抜粋文:
++++
事業を支える「生命線」をOracle Database@Azureへ 薬の研究開発・製造関連システムをわずか2カ月弱でクラウド移行したアステラス製薬

「先端・信頼の医薬で、世界の人々の健康に貢献する」を経営理念に掲げるアステラス製薬。その事業を支える大規模かつ重要なデータベースの移行先として、アステラス製薬は「Oracle Database@Azure」を選定した。その理由と、期待される効果について聞いた。

ジタル技術の活用によって患者の「価値」を最大化する

于 継川 氏
アステラス製薬
デジタルX FoundationX
Foundation Platforms DevOps
于 継川

世界70 カ国以上で事業活動を展開しているアステラス製薬。アンメットメディカルニーズ(満たされない医療ニーズ)の高い疾患分野において、いまだ治療法のない患者、既存の治療法では十分な効果を得られない患者のため、革新的なヘルスケアソリューションの創出にグローバルで取り組んでいる。

事業の要と言える研究開発や、安全で有効性の高い医薬品を安定的に患者さんに届けるため、同社はデジタル技術を積極活用している。

「あらゆる業務にデジタル技術を活用することで、患者さんの『価値』を最大化することを目指し、デジタルトランスフォーメーションを推進しています」と語るのは、アステラス製薬のDX部門である「デジタルX」で、データベースの運用・管理を担当する于継川(う けいせん)氏である。

アステラス製薬のデジタルトランスフォーメーション戦略は、

  • 誰もがデータを積極的に活用できる「データとAIの民主化」
  • 大胆な意思決定を早期に行うため、大規模なデータセットを活用し、未来を予測する「高度な意思決定」
  • テクノロジー、データ、ロボット工学、AIを活用し、創薬を含む様々な業務を安全に自動化・高速化する「高度な自動化」
++++
データ一覧:
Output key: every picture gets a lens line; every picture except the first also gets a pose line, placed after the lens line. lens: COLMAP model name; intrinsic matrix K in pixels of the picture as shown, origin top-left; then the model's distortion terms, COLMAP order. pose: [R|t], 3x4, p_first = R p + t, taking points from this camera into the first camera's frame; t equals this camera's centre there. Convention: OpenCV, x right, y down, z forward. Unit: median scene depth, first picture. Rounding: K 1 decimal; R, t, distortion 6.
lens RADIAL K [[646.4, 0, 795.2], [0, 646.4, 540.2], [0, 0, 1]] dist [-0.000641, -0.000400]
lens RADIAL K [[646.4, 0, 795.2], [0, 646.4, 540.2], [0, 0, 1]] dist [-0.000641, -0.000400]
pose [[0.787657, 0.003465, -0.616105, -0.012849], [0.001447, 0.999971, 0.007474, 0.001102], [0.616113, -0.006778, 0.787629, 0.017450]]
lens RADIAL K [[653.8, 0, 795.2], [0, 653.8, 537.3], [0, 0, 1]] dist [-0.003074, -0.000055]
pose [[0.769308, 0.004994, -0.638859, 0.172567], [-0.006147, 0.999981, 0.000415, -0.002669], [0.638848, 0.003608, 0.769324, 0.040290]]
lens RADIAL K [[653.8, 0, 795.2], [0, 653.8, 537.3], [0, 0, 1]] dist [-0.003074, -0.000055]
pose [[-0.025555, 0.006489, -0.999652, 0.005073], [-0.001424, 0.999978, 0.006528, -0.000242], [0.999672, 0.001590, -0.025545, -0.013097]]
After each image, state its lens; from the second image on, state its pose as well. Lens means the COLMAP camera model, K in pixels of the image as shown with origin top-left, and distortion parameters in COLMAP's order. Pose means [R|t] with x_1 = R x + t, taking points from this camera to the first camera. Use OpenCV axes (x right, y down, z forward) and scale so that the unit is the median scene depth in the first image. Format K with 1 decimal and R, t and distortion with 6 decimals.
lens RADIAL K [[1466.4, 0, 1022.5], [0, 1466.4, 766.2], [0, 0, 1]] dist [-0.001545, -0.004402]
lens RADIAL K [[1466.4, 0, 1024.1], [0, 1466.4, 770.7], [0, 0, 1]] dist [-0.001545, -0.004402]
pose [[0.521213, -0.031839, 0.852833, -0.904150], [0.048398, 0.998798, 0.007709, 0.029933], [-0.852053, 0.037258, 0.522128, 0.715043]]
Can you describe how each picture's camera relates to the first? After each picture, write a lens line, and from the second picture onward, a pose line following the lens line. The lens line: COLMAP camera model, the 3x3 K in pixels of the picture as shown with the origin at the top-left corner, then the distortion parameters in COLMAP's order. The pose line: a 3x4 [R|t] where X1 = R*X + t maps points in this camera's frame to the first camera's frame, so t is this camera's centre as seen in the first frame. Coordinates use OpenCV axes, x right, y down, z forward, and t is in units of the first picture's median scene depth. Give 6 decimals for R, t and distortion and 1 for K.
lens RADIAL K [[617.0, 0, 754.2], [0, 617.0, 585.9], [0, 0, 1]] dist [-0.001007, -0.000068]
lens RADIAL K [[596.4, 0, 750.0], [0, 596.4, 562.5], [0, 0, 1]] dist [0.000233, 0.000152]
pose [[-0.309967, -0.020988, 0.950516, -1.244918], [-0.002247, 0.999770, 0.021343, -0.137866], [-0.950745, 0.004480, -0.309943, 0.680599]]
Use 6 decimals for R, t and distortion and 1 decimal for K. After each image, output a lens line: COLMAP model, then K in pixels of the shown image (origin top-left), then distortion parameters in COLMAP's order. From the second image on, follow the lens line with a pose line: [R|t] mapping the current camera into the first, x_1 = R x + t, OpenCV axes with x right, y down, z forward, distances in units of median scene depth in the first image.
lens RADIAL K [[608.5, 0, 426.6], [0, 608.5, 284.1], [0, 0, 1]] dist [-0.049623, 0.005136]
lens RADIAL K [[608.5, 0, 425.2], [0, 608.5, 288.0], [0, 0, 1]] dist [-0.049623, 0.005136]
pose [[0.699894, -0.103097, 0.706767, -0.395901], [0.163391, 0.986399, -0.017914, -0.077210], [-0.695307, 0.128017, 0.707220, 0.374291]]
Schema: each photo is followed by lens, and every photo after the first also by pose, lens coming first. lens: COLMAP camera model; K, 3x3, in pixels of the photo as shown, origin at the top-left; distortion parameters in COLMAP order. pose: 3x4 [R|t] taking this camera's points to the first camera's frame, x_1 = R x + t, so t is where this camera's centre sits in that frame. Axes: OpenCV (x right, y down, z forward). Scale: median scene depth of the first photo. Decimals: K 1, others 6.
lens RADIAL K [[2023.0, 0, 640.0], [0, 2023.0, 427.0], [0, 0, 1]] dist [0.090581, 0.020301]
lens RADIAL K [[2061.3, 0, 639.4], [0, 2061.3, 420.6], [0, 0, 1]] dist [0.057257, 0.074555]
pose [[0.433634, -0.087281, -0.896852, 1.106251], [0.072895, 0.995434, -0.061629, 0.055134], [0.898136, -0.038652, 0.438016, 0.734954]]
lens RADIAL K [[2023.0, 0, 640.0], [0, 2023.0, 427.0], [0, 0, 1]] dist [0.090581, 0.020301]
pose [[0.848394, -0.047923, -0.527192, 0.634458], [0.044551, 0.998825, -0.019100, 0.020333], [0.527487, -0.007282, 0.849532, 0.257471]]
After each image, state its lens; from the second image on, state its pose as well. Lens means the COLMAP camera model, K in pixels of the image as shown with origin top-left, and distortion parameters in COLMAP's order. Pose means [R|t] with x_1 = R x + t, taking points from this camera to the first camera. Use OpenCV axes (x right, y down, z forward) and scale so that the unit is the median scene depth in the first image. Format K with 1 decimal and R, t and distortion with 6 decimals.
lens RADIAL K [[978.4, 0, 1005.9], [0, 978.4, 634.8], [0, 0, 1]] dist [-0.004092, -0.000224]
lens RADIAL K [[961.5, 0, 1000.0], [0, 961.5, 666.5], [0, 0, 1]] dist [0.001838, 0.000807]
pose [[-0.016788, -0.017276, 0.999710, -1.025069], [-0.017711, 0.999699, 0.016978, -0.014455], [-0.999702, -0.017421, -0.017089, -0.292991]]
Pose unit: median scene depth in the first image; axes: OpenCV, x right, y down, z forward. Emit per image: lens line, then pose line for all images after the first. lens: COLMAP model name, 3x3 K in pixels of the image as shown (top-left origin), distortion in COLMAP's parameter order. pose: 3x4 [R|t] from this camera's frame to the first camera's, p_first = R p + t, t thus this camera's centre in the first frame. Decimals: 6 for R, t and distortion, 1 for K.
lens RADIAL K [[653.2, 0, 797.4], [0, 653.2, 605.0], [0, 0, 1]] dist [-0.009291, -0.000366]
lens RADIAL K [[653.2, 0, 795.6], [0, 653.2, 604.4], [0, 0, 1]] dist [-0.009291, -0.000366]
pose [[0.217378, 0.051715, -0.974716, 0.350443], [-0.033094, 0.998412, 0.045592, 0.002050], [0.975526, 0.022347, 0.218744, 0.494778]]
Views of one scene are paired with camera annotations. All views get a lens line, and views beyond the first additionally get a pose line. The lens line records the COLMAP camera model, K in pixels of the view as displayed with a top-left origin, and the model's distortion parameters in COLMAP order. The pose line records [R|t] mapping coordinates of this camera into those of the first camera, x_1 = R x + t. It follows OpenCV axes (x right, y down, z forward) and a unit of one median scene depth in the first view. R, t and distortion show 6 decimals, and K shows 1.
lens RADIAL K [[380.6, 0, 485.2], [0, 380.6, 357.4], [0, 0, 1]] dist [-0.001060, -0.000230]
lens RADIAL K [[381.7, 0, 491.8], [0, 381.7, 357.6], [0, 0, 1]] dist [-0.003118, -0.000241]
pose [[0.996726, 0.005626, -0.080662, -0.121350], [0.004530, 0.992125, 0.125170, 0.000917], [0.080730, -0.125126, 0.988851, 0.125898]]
++++
課題 A: アステラス製薬の記事から、「世界70 カ国以上で事業活動」で始まり「川(う けいせん)氏である。」で終わる部分を一字一句違えずに書き写してください。
課題 B:
アステラス製薬の記事について、次の問いに答えよ。
(i) アステラス製薬は世界何カ国以上で事業活動を展開しているか。
(ii) 于継川氏が「デジタルX」で担当している業務は何か。
(iii) アステラス製薬がデータベースの移行先として選定したものは何か。

出力 A:
世界70 カ国以上で事業活動を展開しているアステラス製薬。アンメットメディカルニーズ(満たされない医療ニーズ)の高い疾患分野において、いまだ治療法のない患者、既存の治療法では十分な効果を得られない患者のため、革新的なヘルスケアソリューションの創出にグローバルで取り組んでいる。

事業の要と言える研究開発や、安全で有効性の高い医薬品を安定的に患者さんに届けるため、同社はデジタル技術を積極活用している。

「あらゆる業務にデジタル技術を活用することで、患者さんの『価値』を最大化することを目指し、デジタルトランスフォーメーションを推進しています」と語るのは、アステラス製薬のDX部門である「デジタルX」で、データベースの運用・管理を担当する于継川(う けいせん)氏である。

出力 B:
(i) 70カ国以上
(ii) データベースの運用・管理
(iii) Oracle Database@Azure